### Instructions to follow
Repeat exactly the lines below that lie between the line with "right hip: (479, 379)" and the line with "left ear: (424, 260)", counting both of those lines as part of the answer.

### Supplied information
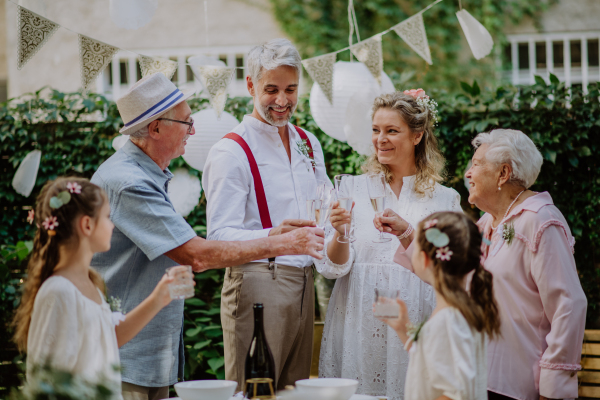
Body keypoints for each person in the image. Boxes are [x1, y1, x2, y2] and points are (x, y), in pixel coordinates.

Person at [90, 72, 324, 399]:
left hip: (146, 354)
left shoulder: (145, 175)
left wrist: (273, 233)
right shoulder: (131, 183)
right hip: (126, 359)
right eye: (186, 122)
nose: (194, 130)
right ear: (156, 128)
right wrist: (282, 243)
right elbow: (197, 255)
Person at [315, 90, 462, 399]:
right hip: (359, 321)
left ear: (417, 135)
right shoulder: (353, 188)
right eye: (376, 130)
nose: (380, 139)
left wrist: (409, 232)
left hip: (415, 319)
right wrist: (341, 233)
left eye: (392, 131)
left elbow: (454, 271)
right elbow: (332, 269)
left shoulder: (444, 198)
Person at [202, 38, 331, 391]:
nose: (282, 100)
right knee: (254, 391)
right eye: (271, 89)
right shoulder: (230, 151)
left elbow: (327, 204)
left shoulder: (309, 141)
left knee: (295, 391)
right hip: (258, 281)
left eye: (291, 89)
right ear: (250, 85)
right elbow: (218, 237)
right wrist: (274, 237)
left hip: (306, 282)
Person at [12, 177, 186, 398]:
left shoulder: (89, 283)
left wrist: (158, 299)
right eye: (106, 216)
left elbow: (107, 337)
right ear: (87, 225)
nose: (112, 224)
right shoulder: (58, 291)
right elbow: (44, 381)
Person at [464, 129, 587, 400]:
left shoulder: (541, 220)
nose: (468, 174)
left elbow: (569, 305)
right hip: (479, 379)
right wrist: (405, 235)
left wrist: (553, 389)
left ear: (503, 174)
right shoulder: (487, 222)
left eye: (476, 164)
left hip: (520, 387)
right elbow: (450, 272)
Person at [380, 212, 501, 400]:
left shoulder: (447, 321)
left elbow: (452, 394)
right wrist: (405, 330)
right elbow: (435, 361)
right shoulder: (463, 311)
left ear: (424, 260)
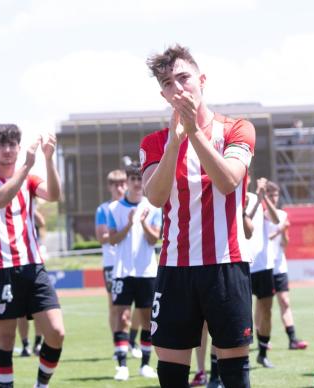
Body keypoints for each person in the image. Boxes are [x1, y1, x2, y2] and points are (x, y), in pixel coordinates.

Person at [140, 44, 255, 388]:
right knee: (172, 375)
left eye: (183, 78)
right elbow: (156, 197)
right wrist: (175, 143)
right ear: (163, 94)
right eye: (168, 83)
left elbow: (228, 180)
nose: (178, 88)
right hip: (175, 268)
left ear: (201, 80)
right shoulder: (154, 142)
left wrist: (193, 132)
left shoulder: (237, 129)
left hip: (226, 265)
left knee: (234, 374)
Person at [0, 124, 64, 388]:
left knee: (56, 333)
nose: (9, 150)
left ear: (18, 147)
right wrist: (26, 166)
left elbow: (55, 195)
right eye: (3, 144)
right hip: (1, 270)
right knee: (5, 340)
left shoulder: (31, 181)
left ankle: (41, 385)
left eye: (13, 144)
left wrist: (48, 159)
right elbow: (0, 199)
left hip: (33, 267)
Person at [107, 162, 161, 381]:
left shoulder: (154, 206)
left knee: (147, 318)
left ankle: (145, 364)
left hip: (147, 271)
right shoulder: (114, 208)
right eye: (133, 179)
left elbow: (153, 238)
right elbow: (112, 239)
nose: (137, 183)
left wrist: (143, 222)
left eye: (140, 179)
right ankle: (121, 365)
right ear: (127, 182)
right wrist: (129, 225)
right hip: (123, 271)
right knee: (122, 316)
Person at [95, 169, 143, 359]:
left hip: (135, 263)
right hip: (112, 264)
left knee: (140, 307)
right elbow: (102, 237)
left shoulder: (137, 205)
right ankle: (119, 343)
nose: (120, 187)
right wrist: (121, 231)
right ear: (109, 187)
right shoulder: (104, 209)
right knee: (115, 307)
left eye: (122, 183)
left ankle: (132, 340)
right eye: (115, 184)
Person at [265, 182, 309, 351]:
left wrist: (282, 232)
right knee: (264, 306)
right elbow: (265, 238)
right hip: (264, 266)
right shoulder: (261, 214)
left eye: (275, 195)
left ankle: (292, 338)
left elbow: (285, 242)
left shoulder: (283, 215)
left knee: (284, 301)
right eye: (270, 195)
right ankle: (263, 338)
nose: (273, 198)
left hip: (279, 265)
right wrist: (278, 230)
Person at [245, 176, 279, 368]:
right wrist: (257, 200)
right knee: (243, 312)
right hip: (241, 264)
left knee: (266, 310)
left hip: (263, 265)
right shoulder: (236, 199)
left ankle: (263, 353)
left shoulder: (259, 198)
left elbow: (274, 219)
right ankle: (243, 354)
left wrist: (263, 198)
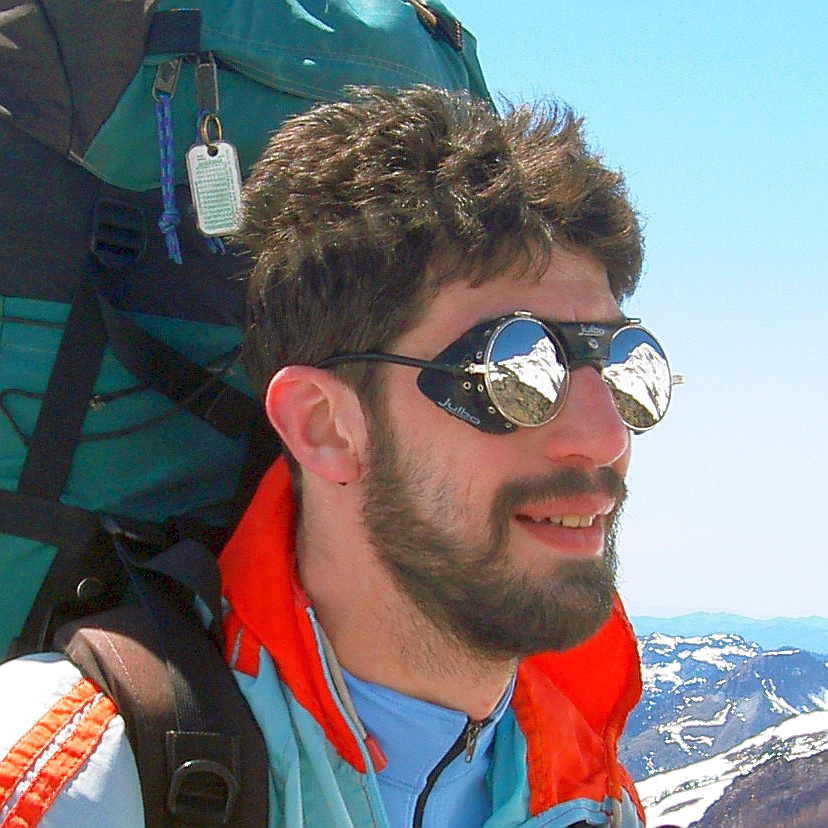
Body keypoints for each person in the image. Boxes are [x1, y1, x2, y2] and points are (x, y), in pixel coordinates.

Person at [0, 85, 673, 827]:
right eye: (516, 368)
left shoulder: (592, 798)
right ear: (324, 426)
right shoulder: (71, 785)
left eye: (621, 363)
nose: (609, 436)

### Task solution
right hip: (479, 379)
right wrist: (405, 235)
left wrist: (553, 389)
left ear: (503, 174)
right shoulder: (487, 222)
left eye: (476, 164)
left hip: (520, 387)
right elbow: (450, 272)
Person at [380, 212, 501, 400]:
left shoulder: (447, 321)
left elbow: (452, 394)
right wrist: (405, 330)
right elbow: (435, 361)
right shoulder: (463, 311)
left ear: (424, 260)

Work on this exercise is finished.